I asked her to ask Mama why her bark was so quiet and raspy. Did she remember going to a vet and having a procedure?
It's referred to as "de-barking" and it's performed by a veterinarian. The animal is anesthetized and the vet deliberately severs the vocal cords. It's not an uncommon practice. Sometimes it's to allow someone to continue to keep a pet who barks constantly, putting the person in jeopardy of being evicted or unable to keep the animal. Sometimes it's to reduce the amount of barking in a kennel. No matter the reason, it's not kind or compassionate. Imagine if someone were to cut out your tongue for talking too much or speaking too loudly.

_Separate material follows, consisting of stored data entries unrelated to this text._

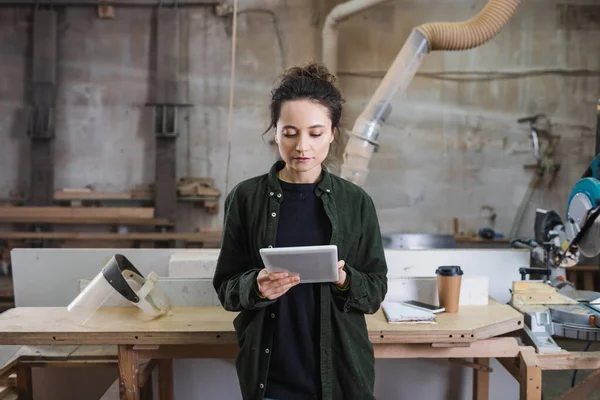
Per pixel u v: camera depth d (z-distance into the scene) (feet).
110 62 15.07
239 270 3.98
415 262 6.89
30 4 14.73
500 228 15.37
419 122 15.23
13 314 5.26
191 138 15.23
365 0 12.93
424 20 14.97
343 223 3.76
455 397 7.20
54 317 5.16
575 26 15.02
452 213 15.38
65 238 14.07
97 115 15.16
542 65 15.08
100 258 6.98
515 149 15.24
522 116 15.16
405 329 4.79
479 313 5.36
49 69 14.64
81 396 7.13
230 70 15.12
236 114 15.23
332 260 3.29
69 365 5.77
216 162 15.29
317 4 14.99
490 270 6.93
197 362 6.91
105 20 14.99
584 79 15.10
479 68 15.10
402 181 15.33
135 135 15.17
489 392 7.22
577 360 5.14
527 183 15.29
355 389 3.71
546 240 6.69
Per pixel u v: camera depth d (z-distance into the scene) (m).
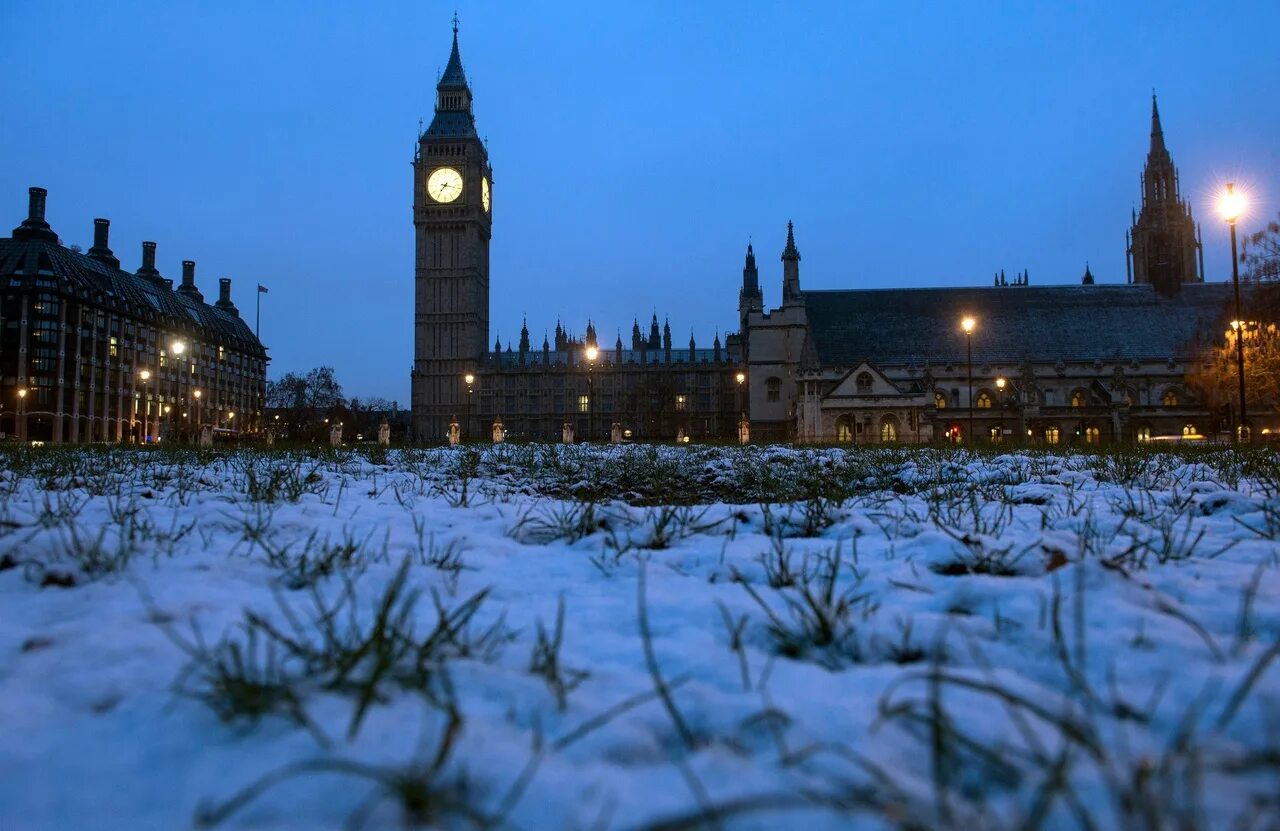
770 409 93.00
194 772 2.22
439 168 138.62
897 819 1.88
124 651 3.38
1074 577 4.16
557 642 3.17
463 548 6.10
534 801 2.03
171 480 12.09
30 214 110.62
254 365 168.00
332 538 6.41
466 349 137.25
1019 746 2.35
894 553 5.57
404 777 2.08
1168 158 112.69
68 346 107.44
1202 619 3.74
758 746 2.47
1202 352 69.25
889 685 2.95
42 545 5.21
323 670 3.00
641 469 17.61
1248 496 8.14
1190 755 2.17
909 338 91.00
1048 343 89.19
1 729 2.59
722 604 4.16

I recently received a message asking me to speak out against this unneeded practice and sign a petition. I replied to the message and requested a call from the author, whom I didn't know, to learn more. A few days later, I received a call. We chatted and I asked questions. She referred to the procedure as "devocalization" and said the group of volunteers that she worked with are tirelessly striving to raise awareness of and eliminate this cruel procedure. I'm glad someone is raising this issue. Meanwhile, thousands of dogs are dying each day, callously put to sleep in shelters throughout the country. I asked her if she was vegan. She hedged. Not everyone in our group is vegan, she responded, though some of the people are. I expounded. Loving dogs but eating pigs or wearing cows does not reflect a complete commitment to compassion. Vigilant advocacy for one species of animal does not absolve someone from mistreating, abusing, killing or eating animals from another species.
My friend, Melanie Joy, PhD, has written a book explaining the concept of what she calls "carnism." It's a type of prejudice. We're familiar with the term, "racism," preferring one race over others. Carnism is a form of speciesism in which one (or more) species of animals receive preferential treatment over another. I highly recommend Melanie's lectures, if you're in a city on her lecture circuit, or reading her groundbreaking work, "Why We Love Dogs, Eat Pigs & Wear Cows." Her speaking schedule is available at www.carnism.org.
The woman replied that she herself is vegan. I am glad she is passionate about this cause that gets little attention. Many people I've met have never even heard of debarking. I'm also grateful that she's making choices that don't involve the killing of or solicitation of the killing of animals.
My friend, Will Tuttle, PhD, travels the world sharing his perspective that "peace begins on the plate." His popular book, "The World Peace Diet" promotes eating for spiritual health and social harmony. He puts the history of food consumption into perspective in this well-researched, articulate work. Will's speaking schedule is available at www.worldpeacediet.com.
But I digress.
"I'll ask her," the animal communicator tells me.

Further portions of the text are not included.